Что сделать >>
Верните без единого изменения строки с самой первой до строки с «- 各セントラル サイトに設定できるユーザーは最大 240,000», включая обе крайние строки.

Приведенные строки >>
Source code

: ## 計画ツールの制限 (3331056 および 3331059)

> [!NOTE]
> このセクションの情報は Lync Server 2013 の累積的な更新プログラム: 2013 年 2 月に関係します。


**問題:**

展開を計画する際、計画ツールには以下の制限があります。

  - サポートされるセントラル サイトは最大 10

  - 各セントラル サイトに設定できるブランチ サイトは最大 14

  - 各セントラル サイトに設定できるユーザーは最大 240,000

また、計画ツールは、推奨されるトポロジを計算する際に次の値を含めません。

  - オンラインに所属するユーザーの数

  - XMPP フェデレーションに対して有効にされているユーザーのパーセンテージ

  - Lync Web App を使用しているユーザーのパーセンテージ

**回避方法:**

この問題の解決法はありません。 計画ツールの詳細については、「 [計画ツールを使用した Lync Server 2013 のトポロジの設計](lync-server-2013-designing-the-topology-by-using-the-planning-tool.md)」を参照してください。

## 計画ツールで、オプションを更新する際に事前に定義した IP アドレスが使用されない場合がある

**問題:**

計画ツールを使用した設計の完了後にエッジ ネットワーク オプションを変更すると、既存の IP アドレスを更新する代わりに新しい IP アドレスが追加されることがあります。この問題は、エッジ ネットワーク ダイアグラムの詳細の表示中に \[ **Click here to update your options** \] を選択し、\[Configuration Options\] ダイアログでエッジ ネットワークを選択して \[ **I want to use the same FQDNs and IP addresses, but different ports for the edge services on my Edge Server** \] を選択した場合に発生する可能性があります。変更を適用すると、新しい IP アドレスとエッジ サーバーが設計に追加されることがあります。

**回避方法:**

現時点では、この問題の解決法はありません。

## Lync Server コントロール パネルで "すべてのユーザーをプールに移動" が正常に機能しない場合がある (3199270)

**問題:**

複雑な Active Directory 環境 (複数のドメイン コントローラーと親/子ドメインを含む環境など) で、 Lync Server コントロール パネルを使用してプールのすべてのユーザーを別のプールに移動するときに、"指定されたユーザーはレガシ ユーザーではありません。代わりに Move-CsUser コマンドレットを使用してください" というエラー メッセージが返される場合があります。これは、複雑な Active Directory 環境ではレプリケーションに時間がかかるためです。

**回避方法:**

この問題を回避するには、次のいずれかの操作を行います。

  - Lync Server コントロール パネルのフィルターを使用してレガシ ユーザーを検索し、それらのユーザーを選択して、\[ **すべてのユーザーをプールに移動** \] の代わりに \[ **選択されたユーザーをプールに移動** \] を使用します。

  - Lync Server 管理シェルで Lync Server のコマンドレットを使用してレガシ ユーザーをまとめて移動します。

Ваше решение >>
Source code

: ## 計画ツールの制限 (3331056 および 3331059)

> [!NOTE]
> このセクションの情報は Lync Server 2013 の累積的な更新プログラム: 2013 年 2 月に関係します。


**問題:**

展開を計画する際、計画ツールには以下の制限があります。

  - サポートされるセントラル サイトは最大 10

  - 各セントラル サイトに設定できるブランチ サイトは最大 14

  - 各セントラル サイトに設定できるユーザーは最大 240,000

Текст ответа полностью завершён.